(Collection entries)

====

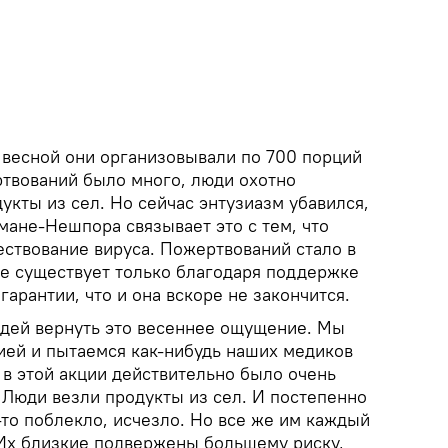
, весной они организовывали по 700 порций
ртвований было много, люди охотно
укты из сел. Но сейчас энтузиазм убавился,
мане-Нешпора связывает это с тем, что
ествование вируса. Пожертвований стало в
ще существует только благодаря поддержке
гарантии, что и она вскоре не закончится.
юдей вернуть это весеннее ощущение. Мы
ией и пытаемся как-нибудь наших медиков
 в этой акции действительно было очень
 Люди везли продукты из сел. И постепенно
-то поблекло, исчезло. Но все же им каждый
. Их близкие подвержены большему риску,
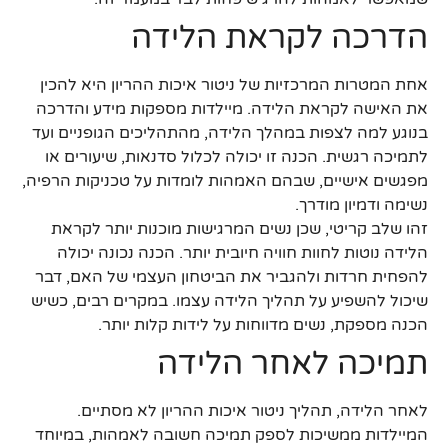
הדרכה לקראת הלידה
אחת המטרות המרכזיות של ניטור איכות ההריון היא להכין
את האישה לקראת הלידה. מיילדות מספקות מידע והדרכה
בנוגע למה לצפות במהלך הלידה, מהתהליכים הגופניים ועד
לתמיכה רגשית. הכנה זו יכולה לכלול סדנאות, שיעורים או
מפגשים אישיים, שבהם האמהות לומדות על טכניקות הרפיה,
נשימה ודמיון מודרך.
זהו שלב קריטי, שכן נשים המרגישות מוכנות יותר לקראת
הלידה נוטות לחוות חוויה חיובית יותר. הכנה נכונה יכולה
להפחית חרדות ולהגביר את הביטחון העצמי של האם, דבר
שיכול להשפיע על תהליך הלידה עצמו. במקרים רבים, כשיש
הכנה מספקת, נשים מדווחות על לידות קלות יותר.
תמיכה לאחר הלידה
לאחר הלידה, תהליך ניטור איכות ההריון לא מסתיים.
המיילדות ממשיכות לספק תמיכה חשובה לאמהות, במיוחד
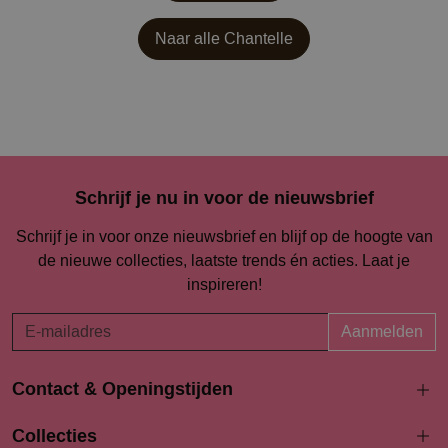
Naar alle
Chantelle
Schrijf je nu in voor de nieuwsbrief
Schrijf je in voor onze nieuwsbrief en blijf op de hoogte van
de nieuwe collecties, laatste trends én acties. Laat je
inspireren!
Aanmelden
Contact & Openingstijden
Langestraat 94-96
Collecties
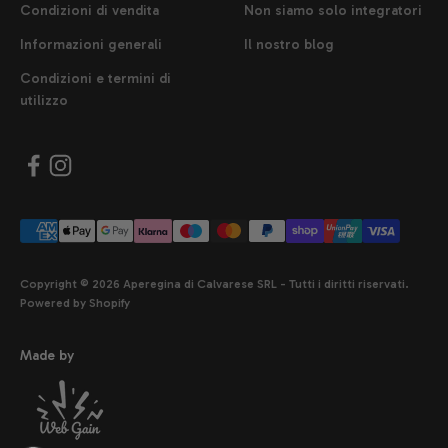
Condizioni di vendita
Non siamo solo integratori
Informazioni generali
Il nostro blog
Condizioni e termini di
utilizzo
Copyright © 2026 Aperegina di Calvarese SRL - Tutti i diritti riservati.
Powered by Shopify
Made by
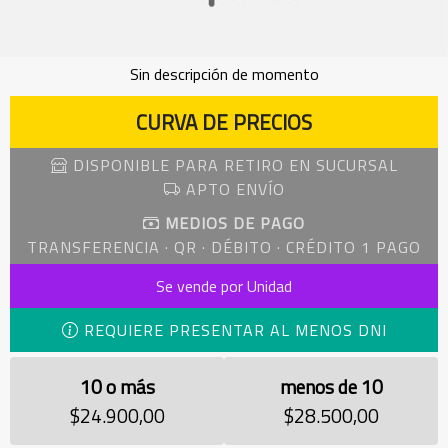
Sin descripción de momento
CURVA DE PRECIOS
DISPONIBLE PARA RETIRO EN SUCURSAL
APTO ENVÍO
MEDIOS DE PAGO
TRANSFERENCIA · QR · DÉBITO · CRÉDITO 1 PAGO
Se vende por Unidad
REQUIERE PRESENTAR AL MENOS DNI
10 o más
menos de 10
$24.900,00
$28.500,00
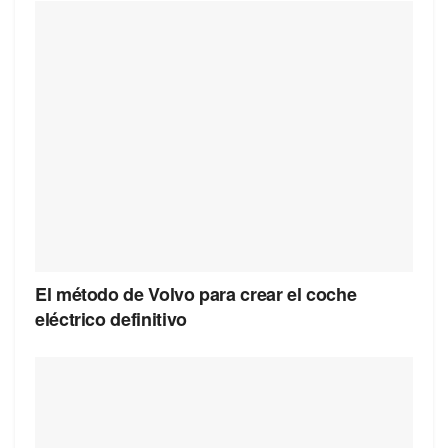
El método de Volvo para crear el coche
eléctrico definitivo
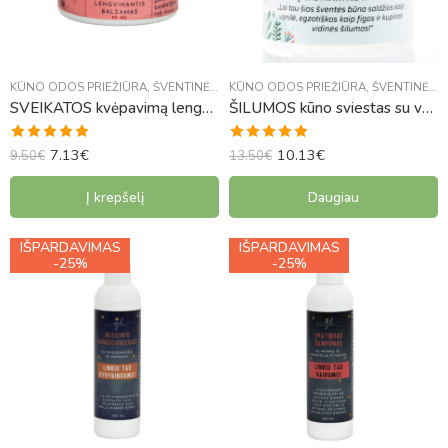
KŪNO ODOS PRIEŽIŪRA
,
ŠVENTINĖ KOLEKCIJA
KŪNO ODOS PRIEŽIŪRA
,
ŠVENTINĖ KOLEKCIJA
SVEIKATOS kvėpavimą lengvinantis balzamas
ŠILUMOS kūno sviestas su vaisių ekstraktais ir pantenoliu
7.13
€
10.13
€
Įvertinimas:
Įvertinimas:
9.50
€
13.50
€
5.00
iš 5
5.00
iš 5
Į krepšelį
Daugiau
IŠPARDAVIMAS
IŠPARDAVIMAS
-25%
-25%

====

Exercise brief
Copy the data word for word, from its first line through the line containing "eléctrico definitivo", keeping both of those lines. Leave the pictures out of your answer.

Your response
, весной они организовывали по 700 порций
ртвований было много, люди охотно
укты из сел. Но сейчас энтузиазм убавился,
мане-Нешпора связывает это с тем, что
ествование вируса. Пожертвований стало в
ще существует только благодаря поддержке
гарантии, что и она вскоре не закончится.
юдей вернуть это весеннее ощущение. Мы
ией и пытаемся как-нибудь наших медиков
 в этой акции действительно было очень
 Люди везли продукты из сел. И постепенно
-то поблекло, исчезло. Но все же им каждый
. Их близкие подвержены большему риску,
הדרכה לקראת הלידה
אחת המטרות המרכזיות של ניטור איכות ההריון היא להכין
את האישה לקראת הלידה. מיילדות מספקות מידע והדרכה
בנוגע למה לצפות במהלך הלידה, מהתהליכים הגופניים ועד
לתמיכה רגשית. הכנה זו יכולה לכלול סדנאות, שיעורים או
מפגשים אישיים, שבהם האמהות לומדות על טכניקות הרפיה,
נשימה ודמיון מודרך.
זהו שלב קריטי, שכן נשים המרגישות מוכנות יותר לקראת
הלידה נוטות לחוות חוויה חיובית יותר. הכנה נכונה יכולה
להפחית חרדות ולהגביר את הביטחון העצמי של האם, דבר
שיכול להשפיע על תהליך הלידה עצמו. במקרים רבים, כשיש
הכנה מספקת, נשים מדווחות על לידות קלות יותר.
תמיכה לאחר הלידה
לאחר הלידה, תהליך ניטור איכות ההריון לא מסתיים.
המיילדות ממשיכות לספק תמיכה חשובה לאמהות, במיוחד
Naar alle
Chantelle
Schrijf je nu in voor de nieuwsbrief
Schrijf je in voor onze nieuwsbrief en blijf op de hoogte van
de nieuwe collecties, laatste trends én acties. Laat je
inspireren!
Aanmelden
Contact & Openingstijden
Langestraat 94-96
Collecties
Condizioni di vendita
Non siamo solo integratori
Informazioni generali
Il nostro blog
Condizioni e termini di
utilizzo
Copyright © 2026 Aperegina di Calvarese SRL - Tutti i diritti riservati.
Powered by Shopify
Made by
Sin descripción de momento
CURVA DE PRECIOS
DISPONIBLE PARA RETIRO EN SUCURSAL
APTO ENVÍO
MEDIOS DE PAGO
TRANSFERENCIA · QR · DÉBITO · CRÉDITO 1 PAGO
Se vende por Unidad
REQUIERE PRESENTAR AL MENOS DNI
10 o más
menos de 10
$24.900,00
$28.500,00
El método de Volvo para crear el coche
eléctrico definitivo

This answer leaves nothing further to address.